### [SOURCE EXTRACT]
I'd say that at this point, a second movie kicks in, but that actually takes a bit longer. First, Dracula has to menace the buxom Helen a bit, as Charles and Diana get more and more confused as to what the hell is going on. Eventually, a vampiric Helen puts the moves on Diana in a scene that must have represented, by 1966 standards, a mind-blowing level of explicit lesbianism, just before the two living Brits manage to escape to Sandor's monastery, in a masterly little bit of sleight-of-hand (how, exactly, do they know where it is?) that shows off that the difference between a good horror film and a bad horror film is mostly whether the film slows down enough to let you care about the logical inconsistencies.

And it's at the monastery that the second film begins, because all of a sudden there are a whole chunk of new characters (the most important of whom is Thorley Walters as bug-eating Ludwig, clearly based on Renfield in the novel - which, yes, means that he betrays them all to Dracula), and Sandor turns into a Van Helsing-esque vampire slayer. Naturally, it's just when everybody's guard is down that Dracula and Vampire Helen swoop in to kidnap Diana, giving Sandor and Charles the expected one single day to get back to Castle Dracula before sundown - which they fail to do, although thanks to their slowness, Prince of Darkness happens to enjoy the best climax in the whole series, as the monk figures out that there is, kind of, a way that you can kill a vampire with a rifle.

If the best part of Brides of Dracula was how it found entirely novel things to do with the well-worn tropes of a vampire movie, the chief appeal of Prince of Darkness is that it follows the standard model so very closely, but with great conviction from everyone involved. Everything you've ever seen in a vampire movie is somewhere in the film's first half: the driverless coach, the grim peasantry in the local inn, the mysterious dinner, the cryptic and terrifying manservant. In the hands of hacks, this could be a complete wreck, but Terence Fisher and Jimmy Sangster aren't just any genre filmmakers: Sangster as always brings his very literate dialogue and sly British humor, while Fisher brings a control over atmosphere that very probably leaves Prince of Darkness as the best-directed of all his vampire films (for starters, it's the first time that the film isn't mostly over-lit).

Add in Christopher Lee's return to the title role, in a performance that seems much more beastly than it did before (with much redder eye-makeup), and Prince of Darkness takes its place as perhaps Hammer's most effectively horrific Dracula movie. The first film has no end of Gothic moodiness, of course, but Peter Cushing's level presence always keeps things somewhat bright. Now, that's part of what we love about Cushing, and I'd never claim that Prince of Darkness is "better" than Dracula, or even as interesting as Brides But between the gloom, the snarling vampire, the gore, and the heroes who are clearly far out of their league, Prince of Darkness is infinitely more threatening than either of its predecessors.

### [SHORT EXERCISE]
Write out, word for word, the part of the film review that runs from "Add in Christopher" up to and including "of its predecessors.".

### [DATA EXTRACT]

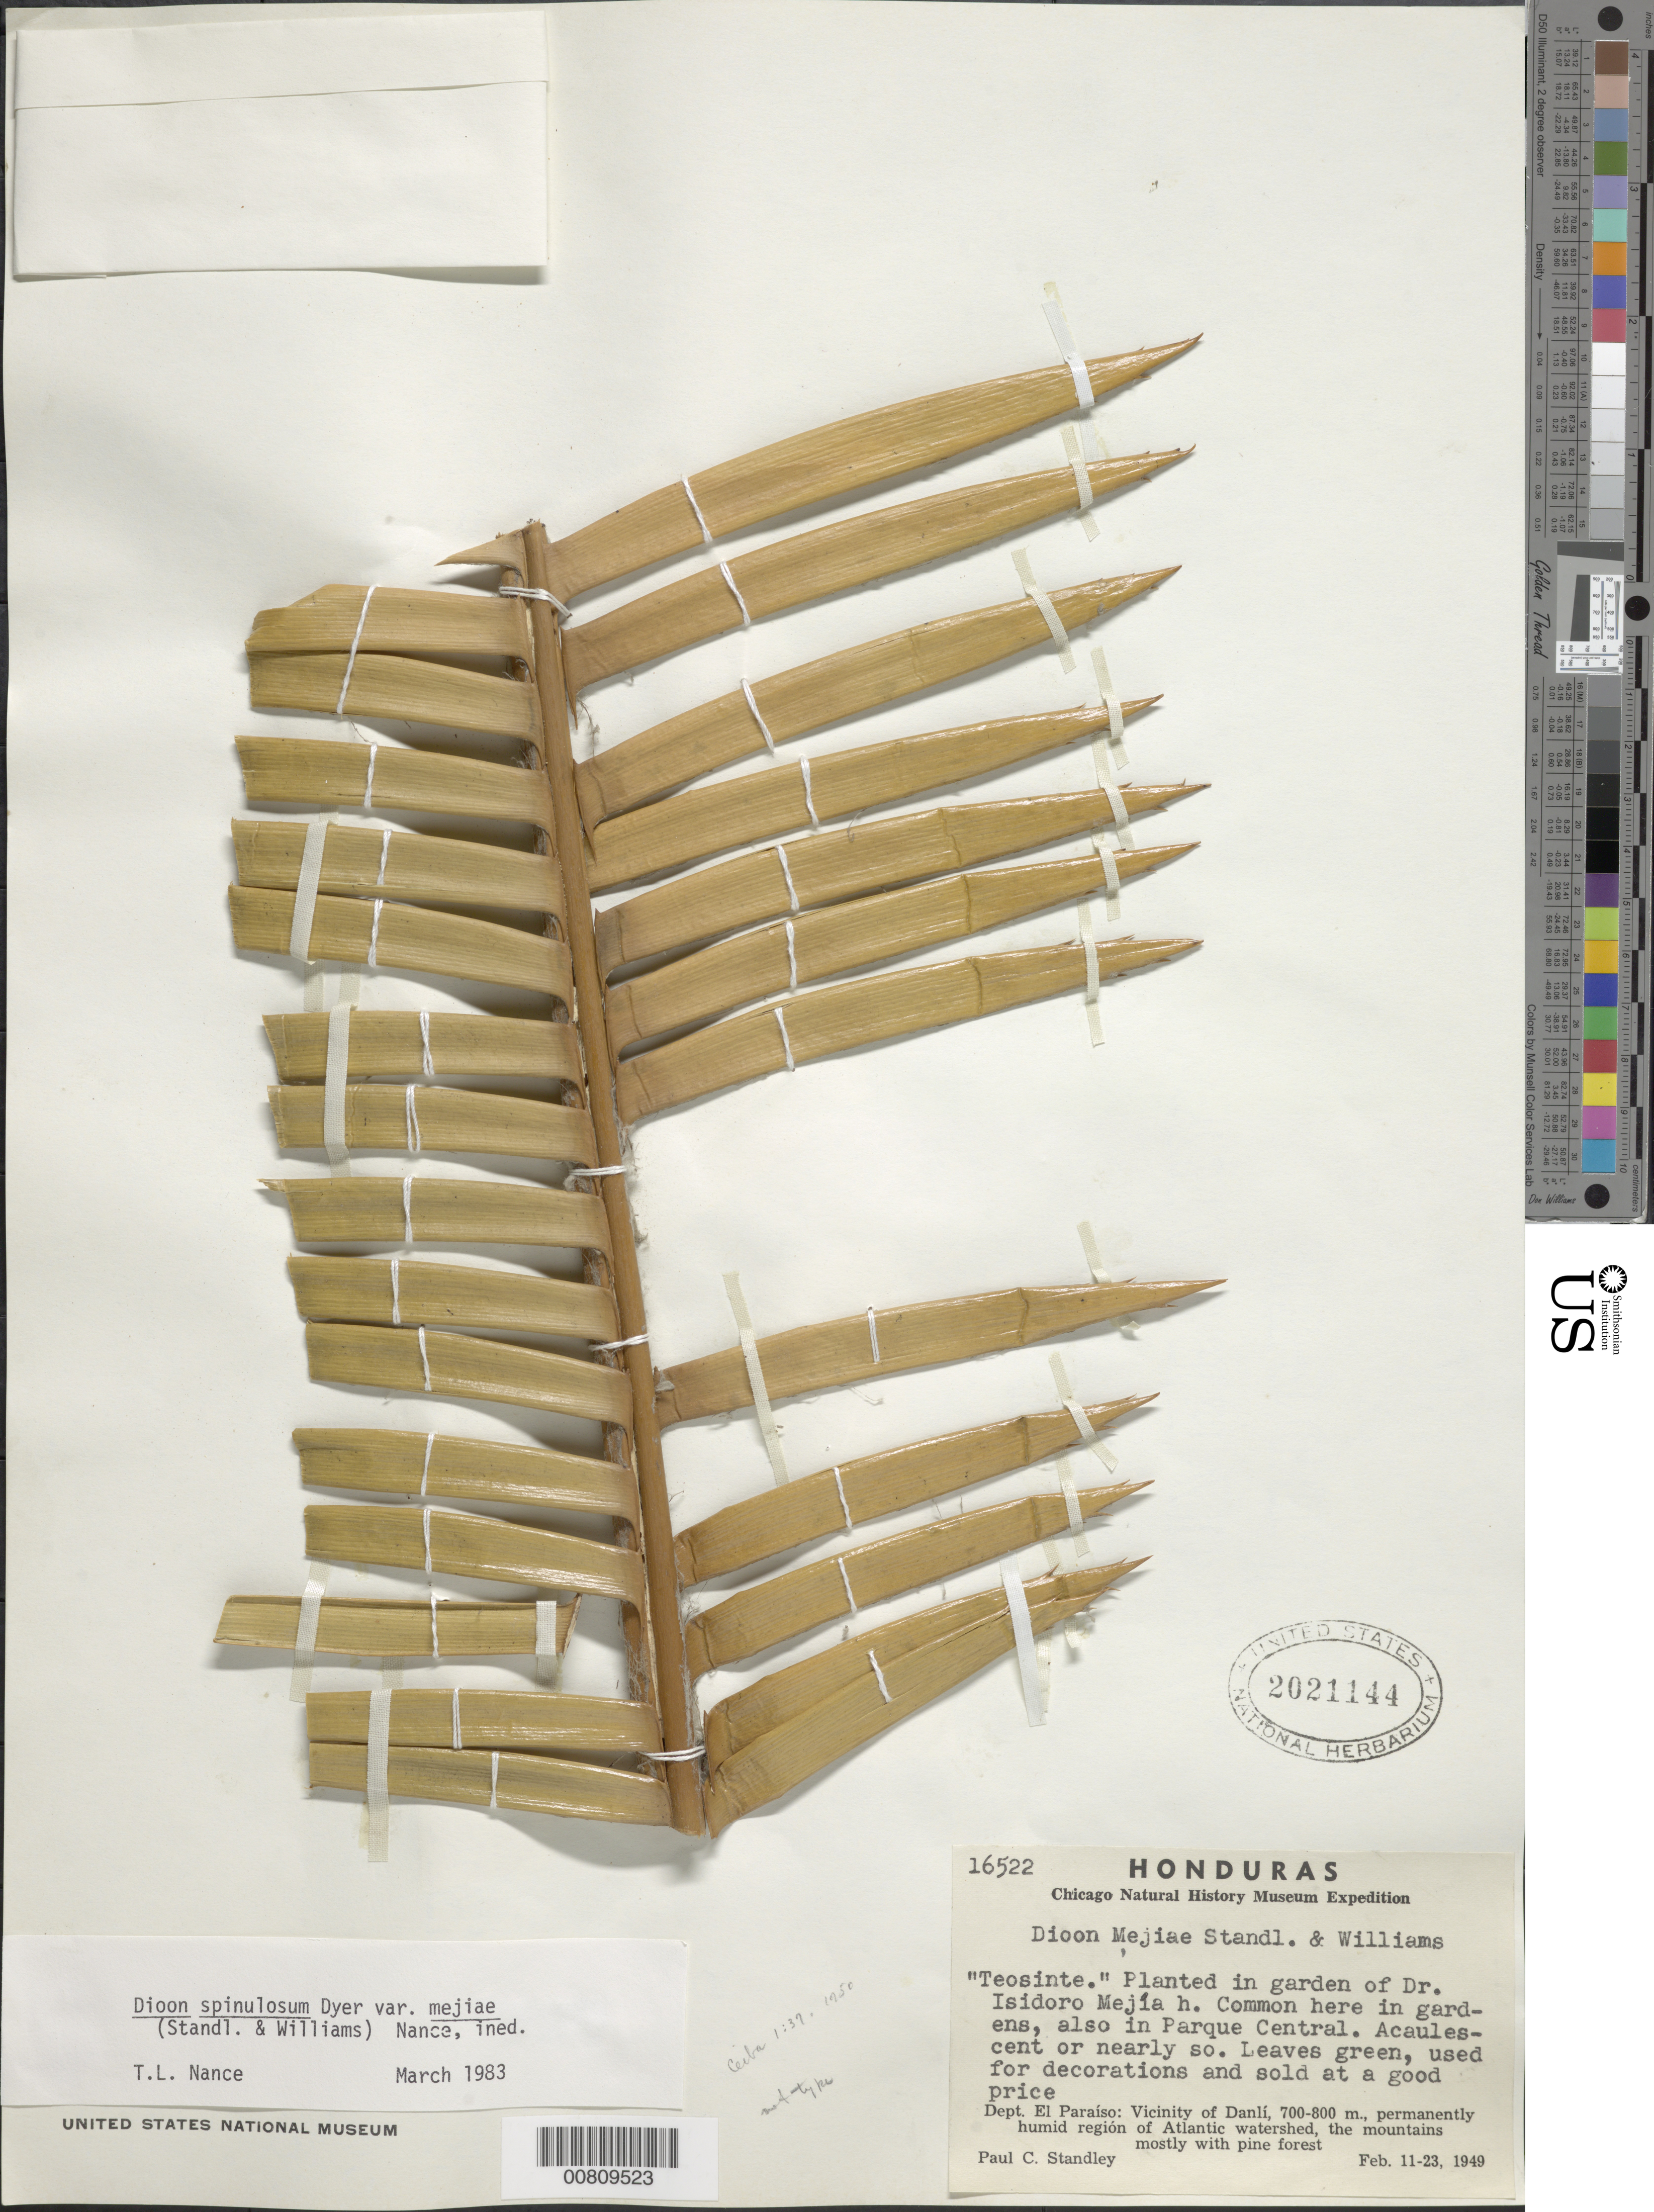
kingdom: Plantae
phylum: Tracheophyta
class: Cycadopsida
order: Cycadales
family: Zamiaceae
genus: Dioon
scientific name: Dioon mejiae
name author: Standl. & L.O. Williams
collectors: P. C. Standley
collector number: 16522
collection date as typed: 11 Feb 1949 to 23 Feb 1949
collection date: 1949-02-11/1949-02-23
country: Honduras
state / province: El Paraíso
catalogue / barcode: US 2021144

### [FULL OUTPUT]
Add in Christopher Lee's return to the title role, in a performance that seems much more beastly than it did before (with much redder eye-makeup), and Prince of Darkness takes its place as perhaps Hammer's most effectively horrific Dracula movie. The first film has no end of Gothic moodiness, of course, but Peter Cushing's level presence always keeps things somewhat bright. Now, that's part of what we love about Cushing, and I'd never claim that Prince of Darkness is "better" than Dracula, or even as interesting as Brides But between the gloom, the snarling vampire, the gore, and the heroes who are clearly far out of their league, Prince of Darkness is infinitely more threatening than either of its predecessors.